1.8.05

Embirrações pessoais (os xanatos)

Começa Agosto, entram as férias em acção. Mais de meio mundo vai a banhos, na paralisação necessária para retemperar forças. Os cérebros ficam em salmoura, na recuperação das energias levadas por um ano desgastante. É sempre um ano desgastante. Ao fazer o balanço estival, olha-se para trás e o ano que passou é sempre o ano mais cansativo de que há memória. Quando a cabeça entra em piloto automático, vence a tentação da silly season. Disparata-se além do habitual.

Pela parte que me toca, dou início à silly season com uma embirração pessoal que é uma imbecilidade. Só que nisto de embirrações – quem as não tem? – raras vezes a racionalidade as consegue explicar.

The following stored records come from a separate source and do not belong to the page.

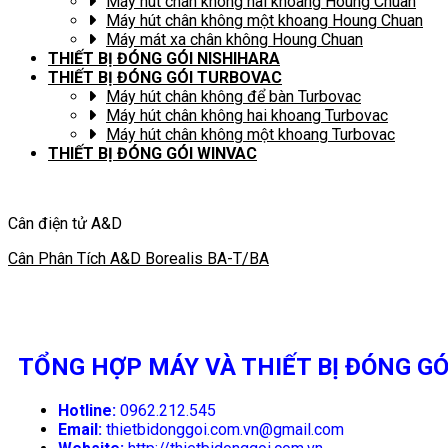
Máy hút chân không hai khoang Houng Chuan
Máy hút chân không một khoang Houng Chuan
Máy mát xa chân không Houng Chuan
THIẾT BỊ ĐÓNG GÓI NISHIHARA
THIẾT BỊ ĐÓNG GÓI TURBOVAC
Máy hút chân không để bàn Turbovac
Máy hút chân không hai khoang Turbovac
Máy hút chân không một khoang Turbovac
THIẾT BỊ ĐÓNG GÓI WINVAC
Cân điện tử A&D
Cân Phân Tích A&D Borealis BA-T/BA
TỔNG HỢP MÁY VÀ THIẾT BỊ ĐÓNG GÓ
Hotline:
0962.212.545
Email:
thietbidonggoi.com.vn@gmail.com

Há quem se irrite com os domingueiros que se arrastam estrada fora no passeio familiar dos tristes. Outros exasperam-se com a música pimba. Há os que perdem a paciência quando o presidente do governo regional da Madeira, toldado pelos vapores etílicos, asneira com a sua verborreia castiça. No capítulo da retórica, outros exibem urticária comichenta quando Sampaio lê os famosos discursos com frases intermináveis embrulhadas num português indecifrável. Há os que se aborrecem ao ver o presidente do Benfica asseverar a grandiosidade universal do “maior clube do mundo”. Certos sectores incomodam-se com o activismo militante do pseudo-cantor Abrunhosa, defensor das causas justas e denunciador de políticos que espezinham os interesses do povo. De outros quadrantes vêm os que se impacientam com a bolorenta capa de glamour que cobre os pretendentes ao estrelato social. Ou os que denunciam a hipocrisia e insensibilidade do jet set da linha de Cascais, com os tiques de ostentação que os elevam ao altar de uma casta inacessível. Como há quem se abespinhe com a vacuidade de surfistas e afins, cabeças cheias de nada, quem sabe se lavadas pela abundância de ondas que os perfuram. E muitas outras irritações pessoais que se possam imaginar.

Por mim, é a tendência varonil para usar sandálias que me perturba os sentidos – os “xanatos” que o povo tece loas. À partida, uma discriminação sexista: não me choca a vista quando são elas a usar o calçado que desnuda os dedos dos pés. Talvez por preconceito pessoal, não sei se motivado pela desdita masculina de ter um corpo carregado de fealdade. Quando são eles que se enfeitam com xanatos de formas estilizadas, acompanhados de calções ou de umas calças que descem até à peça de calçado minimalista, é a irritação que se apodera de mim. Num contra-senso que me consome, porque deve vingar a liberdade de cada um se vestir e calçar como bem entender.

A estética é um domínio muito pessoal. Quando se casa com irritações pessoais, o resultado é explosivo. Se há alguma racionalidade nesta irritação pessoal, ela está na ideia, também ela muito pessoal, de que os pés são a parte menos atraente do corpo humano. E é curioso o contraste oferecido pelo corpo: se os pés são o contraponto natural das mãos, a desarmonia oferece-se na beleza de tantas mãos que não consegue ser replicada pelos pés geralmente tomados pela fealdade. O meu ausente pragmatismo leva-me à conclusão: se é parte do corpo que exibe tanta feiura, então que ande escondida do olhar alheio.

E nisto me consumo, numa contradição inexplicável. Na postura pessoal, esforço-me por ser indiferente ao que o outro pensa sobre o que digo ou o que faço. O famoso “estou-me nas tintas”. Contudo sou incapaz de trajar xanatos – nem quando vou à praia. Concedo, é um calçado prático, mais ainda em tempo de cálidas temperaturas, para evitar a sudação excessiva que semeia um odor pouco agradável. É como avisava no início: estas coisas das embirrações pessoais fazem vencer o inexplicável sobre o racional. Quando o pragmatismo aconselha a desnudar os pés ao leve sinal de canícula, a ditadura da estética (nas opções pessoais) emoldura os xanatos no lugar cimeiro do pódio das minhas embirrações.